After years of badgering, a very good friend recently discovered the joys of wild swimming. They described it as “life is swimming, everything else is waiting to get in the water”
When the water temperature is under 5 degrees it becomes some sort of self-torture. The cold penetrates layers of wine, cake and chocolate to gnaw at your bones. It’s sore and what I imagine a death laser might feel like if you failed to save the world and dodge the evil bawbag arch enemy in a James Bond type demise. An ice breaking swim though will make you feel like a universe saving super hero once you start to warm up after your swim.
And this is why some astute doctors are prescribing cold water swimming for depression and it is being reported that it is helping to reduce some folk’s dependency on the Happy pills.
Some trunks and bikini wearers fire on a pair of neoprene socks and gloves as the temperatures drop as it reduces the severe pain in the extremities. I did this, until one day I stayed in too long on my tod and kind of gave myself a fright. I think the rubber protection fooled my brain into thinking my body was warmer or my core was cooling slower than it actually was. I now go without gloves and socks unless fully wetsuited up, so my brain and body are both on the same wavelength. This is not a prohibition warning, just some things to be aware of.
Swimming outside through the winter is hard work.

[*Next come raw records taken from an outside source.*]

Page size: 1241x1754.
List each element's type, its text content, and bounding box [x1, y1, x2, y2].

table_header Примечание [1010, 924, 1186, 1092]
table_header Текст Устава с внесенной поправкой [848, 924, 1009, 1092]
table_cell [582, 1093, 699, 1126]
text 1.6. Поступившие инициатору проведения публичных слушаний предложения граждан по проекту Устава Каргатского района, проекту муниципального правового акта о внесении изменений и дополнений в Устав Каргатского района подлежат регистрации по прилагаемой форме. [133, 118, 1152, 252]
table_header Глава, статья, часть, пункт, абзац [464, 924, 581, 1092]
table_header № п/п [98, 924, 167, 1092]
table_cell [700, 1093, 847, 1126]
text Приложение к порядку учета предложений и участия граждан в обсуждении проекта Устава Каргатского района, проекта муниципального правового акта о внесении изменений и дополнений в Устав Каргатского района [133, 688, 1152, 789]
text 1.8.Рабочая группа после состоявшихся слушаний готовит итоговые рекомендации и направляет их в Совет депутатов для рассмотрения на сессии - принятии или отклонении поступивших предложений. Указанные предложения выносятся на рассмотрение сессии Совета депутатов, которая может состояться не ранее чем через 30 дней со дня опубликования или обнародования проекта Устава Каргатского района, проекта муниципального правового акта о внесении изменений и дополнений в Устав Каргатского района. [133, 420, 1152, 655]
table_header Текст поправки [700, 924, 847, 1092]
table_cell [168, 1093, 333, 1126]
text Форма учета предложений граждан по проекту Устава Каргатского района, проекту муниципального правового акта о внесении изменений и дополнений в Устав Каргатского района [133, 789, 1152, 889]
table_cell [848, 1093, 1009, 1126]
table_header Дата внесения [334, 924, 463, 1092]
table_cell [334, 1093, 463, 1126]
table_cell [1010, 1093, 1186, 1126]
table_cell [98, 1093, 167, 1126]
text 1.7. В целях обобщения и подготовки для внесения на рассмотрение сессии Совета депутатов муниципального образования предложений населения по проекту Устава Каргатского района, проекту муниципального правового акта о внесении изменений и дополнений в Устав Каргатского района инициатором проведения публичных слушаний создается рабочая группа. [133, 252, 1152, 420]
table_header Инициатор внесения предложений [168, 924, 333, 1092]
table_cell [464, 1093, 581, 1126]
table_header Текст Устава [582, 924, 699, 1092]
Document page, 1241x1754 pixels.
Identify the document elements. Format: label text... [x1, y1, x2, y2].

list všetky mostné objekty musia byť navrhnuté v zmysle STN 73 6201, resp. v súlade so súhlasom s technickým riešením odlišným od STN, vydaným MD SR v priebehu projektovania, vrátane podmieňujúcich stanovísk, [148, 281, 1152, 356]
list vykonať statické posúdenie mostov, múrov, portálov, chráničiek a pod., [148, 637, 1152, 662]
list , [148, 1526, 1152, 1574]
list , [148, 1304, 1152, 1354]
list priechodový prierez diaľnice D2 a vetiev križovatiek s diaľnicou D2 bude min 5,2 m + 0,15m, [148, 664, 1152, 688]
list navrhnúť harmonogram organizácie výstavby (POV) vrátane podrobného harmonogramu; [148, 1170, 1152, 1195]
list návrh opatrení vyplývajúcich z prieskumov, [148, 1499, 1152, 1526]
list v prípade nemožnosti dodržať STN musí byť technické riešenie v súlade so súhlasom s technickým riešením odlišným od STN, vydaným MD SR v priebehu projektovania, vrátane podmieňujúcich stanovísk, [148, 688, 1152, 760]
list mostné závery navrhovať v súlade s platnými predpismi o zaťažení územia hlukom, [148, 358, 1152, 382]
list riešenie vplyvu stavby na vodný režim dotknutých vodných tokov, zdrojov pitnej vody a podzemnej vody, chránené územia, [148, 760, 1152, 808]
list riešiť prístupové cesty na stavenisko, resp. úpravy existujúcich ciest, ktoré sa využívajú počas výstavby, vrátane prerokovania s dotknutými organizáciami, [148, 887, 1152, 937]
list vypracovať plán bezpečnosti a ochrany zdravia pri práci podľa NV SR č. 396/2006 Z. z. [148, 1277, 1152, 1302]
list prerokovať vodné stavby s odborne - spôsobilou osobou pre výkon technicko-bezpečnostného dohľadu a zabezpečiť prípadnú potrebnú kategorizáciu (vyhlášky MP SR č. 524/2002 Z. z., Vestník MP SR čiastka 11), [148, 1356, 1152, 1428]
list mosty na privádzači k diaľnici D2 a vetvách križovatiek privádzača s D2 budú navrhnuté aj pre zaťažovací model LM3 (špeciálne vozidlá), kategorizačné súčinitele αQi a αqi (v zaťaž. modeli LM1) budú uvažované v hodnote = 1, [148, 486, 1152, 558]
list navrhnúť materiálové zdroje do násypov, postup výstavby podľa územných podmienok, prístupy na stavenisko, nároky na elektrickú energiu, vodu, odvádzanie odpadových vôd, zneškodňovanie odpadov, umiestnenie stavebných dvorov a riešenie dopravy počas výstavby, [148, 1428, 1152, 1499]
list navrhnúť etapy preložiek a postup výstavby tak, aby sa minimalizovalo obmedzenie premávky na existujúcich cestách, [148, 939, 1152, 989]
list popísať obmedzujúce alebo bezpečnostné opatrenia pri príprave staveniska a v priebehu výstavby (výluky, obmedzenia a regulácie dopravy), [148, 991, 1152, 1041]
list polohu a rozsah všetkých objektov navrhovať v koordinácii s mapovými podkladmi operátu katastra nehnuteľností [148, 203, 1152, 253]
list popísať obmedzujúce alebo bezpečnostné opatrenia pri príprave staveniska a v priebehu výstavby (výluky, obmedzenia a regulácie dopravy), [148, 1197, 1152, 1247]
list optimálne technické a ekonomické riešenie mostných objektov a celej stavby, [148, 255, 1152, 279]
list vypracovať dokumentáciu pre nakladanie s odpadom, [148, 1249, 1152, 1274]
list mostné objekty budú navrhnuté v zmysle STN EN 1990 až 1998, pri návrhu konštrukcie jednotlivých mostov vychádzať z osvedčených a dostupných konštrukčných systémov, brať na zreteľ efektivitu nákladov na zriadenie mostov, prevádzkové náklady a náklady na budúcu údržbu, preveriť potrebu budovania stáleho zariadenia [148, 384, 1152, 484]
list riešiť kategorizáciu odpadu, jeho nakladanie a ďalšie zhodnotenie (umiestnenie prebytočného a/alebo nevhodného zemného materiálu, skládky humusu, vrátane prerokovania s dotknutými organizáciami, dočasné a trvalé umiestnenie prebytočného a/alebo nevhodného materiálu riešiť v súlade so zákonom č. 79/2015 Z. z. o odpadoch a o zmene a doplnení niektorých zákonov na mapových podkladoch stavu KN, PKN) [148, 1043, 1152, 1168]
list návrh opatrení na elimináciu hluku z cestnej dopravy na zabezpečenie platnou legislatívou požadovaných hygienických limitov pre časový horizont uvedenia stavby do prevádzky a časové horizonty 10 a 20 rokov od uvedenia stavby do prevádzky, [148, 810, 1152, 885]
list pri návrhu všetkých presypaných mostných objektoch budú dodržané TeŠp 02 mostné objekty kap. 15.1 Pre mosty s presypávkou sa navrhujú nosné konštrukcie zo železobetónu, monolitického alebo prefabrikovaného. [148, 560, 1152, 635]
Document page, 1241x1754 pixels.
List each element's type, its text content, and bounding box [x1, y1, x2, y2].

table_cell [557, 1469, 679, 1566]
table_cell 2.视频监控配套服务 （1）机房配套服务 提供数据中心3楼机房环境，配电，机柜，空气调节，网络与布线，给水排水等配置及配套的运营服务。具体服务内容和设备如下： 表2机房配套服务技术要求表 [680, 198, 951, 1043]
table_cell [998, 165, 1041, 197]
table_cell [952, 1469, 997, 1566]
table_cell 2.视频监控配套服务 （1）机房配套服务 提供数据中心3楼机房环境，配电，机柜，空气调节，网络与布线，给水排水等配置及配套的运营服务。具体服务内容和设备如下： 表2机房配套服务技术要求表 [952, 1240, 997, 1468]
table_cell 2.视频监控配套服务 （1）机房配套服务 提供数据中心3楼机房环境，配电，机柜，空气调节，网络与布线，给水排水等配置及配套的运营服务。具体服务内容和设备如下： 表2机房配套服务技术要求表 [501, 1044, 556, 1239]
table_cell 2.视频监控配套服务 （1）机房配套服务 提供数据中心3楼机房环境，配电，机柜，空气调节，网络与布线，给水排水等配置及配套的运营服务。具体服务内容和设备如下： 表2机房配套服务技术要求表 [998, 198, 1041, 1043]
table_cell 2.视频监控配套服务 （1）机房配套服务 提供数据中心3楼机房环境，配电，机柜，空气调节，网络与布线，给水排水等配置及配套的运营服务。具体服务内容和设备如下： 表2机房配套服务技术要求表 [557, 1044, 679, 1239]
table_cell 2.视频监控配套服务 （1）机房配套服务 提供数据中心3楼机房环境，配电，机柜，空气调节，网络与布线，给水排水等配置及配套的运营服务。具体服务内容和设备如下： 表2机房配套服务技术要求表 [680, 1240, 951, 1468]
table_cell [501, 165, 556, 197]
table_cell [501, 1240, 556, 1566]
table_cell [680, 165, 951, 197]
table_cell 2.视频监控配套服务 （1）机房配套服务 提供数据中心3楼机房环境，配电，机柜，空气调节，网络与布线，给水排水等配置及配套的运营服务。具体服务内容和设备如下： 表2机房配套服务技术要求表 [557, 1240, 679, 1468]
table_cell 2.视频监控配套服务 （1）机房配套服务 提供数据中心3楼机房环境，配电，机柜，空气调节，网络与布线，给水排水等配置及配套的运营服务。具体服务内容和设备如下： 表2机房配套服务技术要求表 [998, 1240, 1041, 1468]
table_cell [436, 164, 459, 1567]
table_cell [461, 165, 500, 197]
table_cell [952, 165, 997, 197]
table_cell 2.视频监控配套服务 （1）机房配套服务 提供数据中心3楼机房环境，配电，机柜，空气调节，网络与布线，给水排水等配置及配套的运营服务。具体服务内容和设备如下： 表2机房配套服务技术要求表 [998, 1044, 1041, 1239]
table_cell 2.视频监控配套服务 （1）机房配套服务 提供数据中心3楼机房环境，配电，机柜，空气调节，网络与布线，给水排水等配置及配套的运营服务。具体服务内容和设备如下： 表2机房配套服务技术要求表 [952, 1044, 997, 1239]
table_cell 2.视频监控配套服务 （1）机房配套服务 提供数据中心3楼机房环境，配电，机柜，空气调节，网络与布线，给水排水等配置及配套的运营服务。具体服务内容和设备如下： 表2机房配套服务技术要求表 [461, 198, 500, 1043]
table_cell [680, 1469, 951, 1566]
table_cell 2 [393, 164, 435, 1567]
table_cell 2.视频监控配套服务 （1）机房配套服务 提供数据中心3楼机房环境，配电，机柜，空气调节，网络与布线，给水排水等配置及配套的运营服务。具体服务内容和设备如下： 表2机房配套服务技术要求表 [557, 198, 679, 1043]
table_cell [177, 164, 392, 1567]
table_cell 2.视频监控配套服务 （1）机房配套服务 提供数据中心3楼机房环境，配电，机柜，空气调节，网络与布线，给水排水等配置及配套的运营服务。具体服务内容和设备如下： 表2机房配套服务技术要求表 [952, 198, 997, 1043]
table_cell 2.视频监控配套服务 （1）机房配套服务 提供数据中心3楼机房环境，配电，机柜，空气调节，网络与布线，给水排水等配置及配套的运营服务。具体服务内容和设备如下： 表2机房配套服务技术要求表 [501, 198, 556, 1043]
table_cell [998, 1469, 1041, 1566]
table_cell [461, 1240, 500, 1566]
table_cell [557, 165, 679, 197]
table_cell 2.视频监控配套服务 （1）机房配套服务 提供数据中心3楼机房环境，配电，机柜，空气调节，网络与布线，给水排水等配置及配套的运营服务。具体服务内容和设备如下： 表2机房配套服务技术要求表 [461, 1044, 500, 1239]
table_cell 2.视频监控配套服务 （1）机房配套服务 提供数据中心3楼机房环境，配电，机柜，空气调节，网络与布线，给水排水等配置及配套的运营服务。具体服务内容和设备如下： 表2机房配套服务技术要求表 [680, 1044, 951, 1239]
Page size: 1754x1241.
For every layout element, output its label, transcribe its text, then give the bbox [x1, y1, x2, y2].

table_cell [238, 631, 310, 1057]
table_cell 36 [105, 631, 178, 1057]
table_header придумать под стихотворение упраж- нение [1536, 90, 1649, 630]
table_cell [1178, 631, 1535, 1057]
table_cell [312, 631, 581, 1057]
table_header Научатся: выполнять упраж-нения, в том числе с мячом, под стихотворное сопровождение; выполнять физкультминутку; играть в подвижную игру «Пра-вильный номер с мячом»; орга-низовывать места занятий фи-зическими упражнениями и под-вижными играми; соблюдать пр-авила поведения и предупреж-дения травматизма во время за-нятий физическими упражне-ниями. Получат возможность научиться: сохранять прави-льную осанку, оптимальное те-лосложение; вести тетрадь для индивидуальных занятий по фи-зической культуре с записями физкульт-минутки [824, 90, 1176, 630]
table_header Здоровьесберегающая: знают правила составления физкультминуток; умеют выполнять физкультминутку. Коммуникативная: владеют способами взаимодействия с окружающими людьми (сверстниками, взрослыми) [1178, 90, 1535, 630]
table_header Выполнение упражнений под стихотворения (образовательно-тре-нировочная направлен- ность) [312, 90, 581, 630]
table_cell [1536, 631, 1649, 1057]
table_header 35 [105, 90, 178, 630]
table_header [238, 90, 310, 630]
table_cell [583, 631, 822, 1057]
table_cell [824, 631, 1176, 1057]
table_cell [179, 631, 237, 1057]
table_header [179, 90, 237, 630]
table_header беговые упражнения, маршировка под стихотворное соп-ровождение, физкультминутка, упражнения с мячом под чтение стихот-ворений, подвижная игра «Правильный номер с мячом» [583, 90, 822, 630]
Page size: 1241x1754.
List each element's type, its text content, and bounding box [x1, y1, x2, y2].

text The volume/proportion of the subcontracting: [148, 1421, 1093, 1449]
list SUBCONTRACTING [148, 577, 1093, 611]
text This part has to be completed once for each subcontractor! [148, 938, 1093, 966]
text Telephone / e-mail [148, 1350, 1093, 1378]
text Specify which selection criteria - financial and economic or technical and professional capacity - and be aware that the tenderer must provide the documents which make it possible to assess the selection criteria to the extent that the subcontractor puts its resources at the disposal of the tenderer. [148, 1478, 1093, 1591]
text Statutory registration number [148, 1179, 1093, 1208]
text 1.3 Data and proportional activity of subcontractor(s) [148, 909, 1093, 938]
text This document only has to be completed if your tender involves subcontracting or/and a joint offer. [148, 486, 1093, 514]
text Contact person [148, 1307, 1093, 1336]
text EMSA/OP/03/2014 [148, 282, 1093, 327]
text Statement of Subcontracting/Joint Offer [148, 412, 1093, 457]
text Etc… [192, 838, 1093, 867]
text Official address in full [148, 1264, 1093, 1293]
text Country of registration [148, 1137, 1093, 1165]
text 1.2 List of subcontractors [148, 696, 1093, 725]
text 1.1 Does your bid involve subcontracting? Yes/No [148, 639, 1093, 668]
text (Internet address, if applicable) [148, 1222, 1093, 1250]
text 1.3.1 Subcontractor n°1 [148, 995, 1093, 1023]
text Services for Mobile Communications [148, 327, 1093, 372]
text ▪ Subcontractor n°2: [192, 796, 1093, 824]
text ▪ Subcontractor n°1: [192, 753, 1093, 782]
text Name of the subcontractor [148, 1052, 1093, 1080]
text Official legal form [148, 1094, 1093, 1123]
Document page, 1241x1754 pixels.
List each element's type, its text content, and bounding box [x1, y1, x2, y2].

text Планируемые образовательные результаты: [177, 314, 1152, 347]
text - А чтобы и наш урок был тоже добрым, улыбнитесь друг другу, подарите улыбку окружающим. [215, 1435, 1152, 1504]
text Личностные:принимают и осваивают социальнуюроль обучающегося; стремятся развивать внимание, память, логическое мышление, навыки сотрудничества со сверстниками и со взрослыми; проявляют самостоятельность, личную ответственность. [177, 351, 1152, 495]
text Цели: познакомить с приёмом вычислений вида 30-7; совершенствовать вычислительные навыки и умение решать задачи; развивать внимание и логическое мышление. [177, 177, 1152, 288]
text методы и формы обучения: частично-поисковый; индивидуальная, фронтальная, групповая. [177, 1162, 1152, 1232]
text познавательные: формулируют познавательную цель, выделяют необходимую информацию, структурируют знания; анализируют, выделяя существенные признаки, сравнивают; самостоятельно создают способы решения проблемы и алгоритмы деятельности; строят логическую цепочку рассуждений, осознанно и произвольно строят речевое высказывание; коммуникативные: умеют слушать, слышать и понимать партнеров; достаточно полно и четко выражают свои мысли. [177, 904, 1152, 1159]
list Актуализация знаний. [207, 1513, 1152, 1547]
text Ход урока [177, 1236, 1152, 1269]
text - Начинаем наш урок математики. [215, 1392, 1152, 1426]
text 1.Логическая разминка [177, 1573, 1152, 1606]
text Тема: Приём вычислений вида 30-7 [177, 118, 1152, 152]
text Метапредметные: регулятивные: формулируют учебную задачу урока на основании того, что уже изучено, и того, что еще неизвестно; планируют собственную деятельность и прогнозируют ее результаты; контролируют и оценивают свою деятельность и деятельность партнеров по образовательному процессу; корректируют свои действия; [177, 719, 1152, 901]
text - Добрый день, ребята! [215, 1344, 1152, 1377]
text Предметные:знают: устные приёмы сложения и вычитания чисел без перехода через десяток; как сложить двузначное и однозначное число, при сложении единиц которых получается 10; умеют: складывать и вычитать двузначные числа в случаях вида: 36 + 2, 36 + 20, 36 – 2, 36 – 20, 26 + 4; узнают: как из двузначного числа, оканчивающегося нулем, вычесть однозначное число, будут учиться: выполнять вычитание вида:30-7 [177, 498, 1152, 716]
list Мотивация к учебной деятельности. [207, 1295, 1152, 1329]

Its sore and cold plus it needs lots of preparation, but it’s worth every minute of the torture. The rush of endorphins as you spend the longest 3 minutes of your life submerged is exhilaratingly and life affirming. The hypothermic shakes are scary the first few times but for me it’s the feeling of calm afterwards as you gain warmth back into your core. It is like the combining a 1000 of yer best yoga shavasanas with a 1000 cups of chamomile tea.
You might regret it, but the chances are you will be smiling for the rest of the day if not the week. There will be a few new swimmers dreading the dropping temperatures but I am truly excited about it and can’t wait to break ice to get into the water.
5 thoughts on “Bass. How low can you go”
Where is this in your main picture in the heading?
Loch Voil, Balquhidder Scotland.
took with a phone I think I had Samsung.
Its my swimming buddy. Last year we were filming some swimming with BBC’s country file, and lucky enough to get a small dusting of snow that morning.
hi Kelly I was wondering if I could be cheeky and ask where you saw this blog.
To be honest my blogs are only posted on my own page and another couple groups and don’t get much traffic.
Its seems to got a fair bit of attention in the last couple days
Many thanks for your time
Hi, not Kelly here but your blog was reposted by the (also) inspirational Colin S Macleod to Hebridean Sea Swimmers on Facebook 🙂
Got to agree Colin is a constant source of inspiration and motivation.
Normally my posts get maximum of couple hundred bored folk checking out the photos over a few days then the odd random person procrastinating.
The traffic on this post started following the same routine until a couple days ago when either a mistake or strange occurrence happened and now 1200 folk have
leafed through it. I was trying to figure which it was.
Many thanks for taking the time to reply.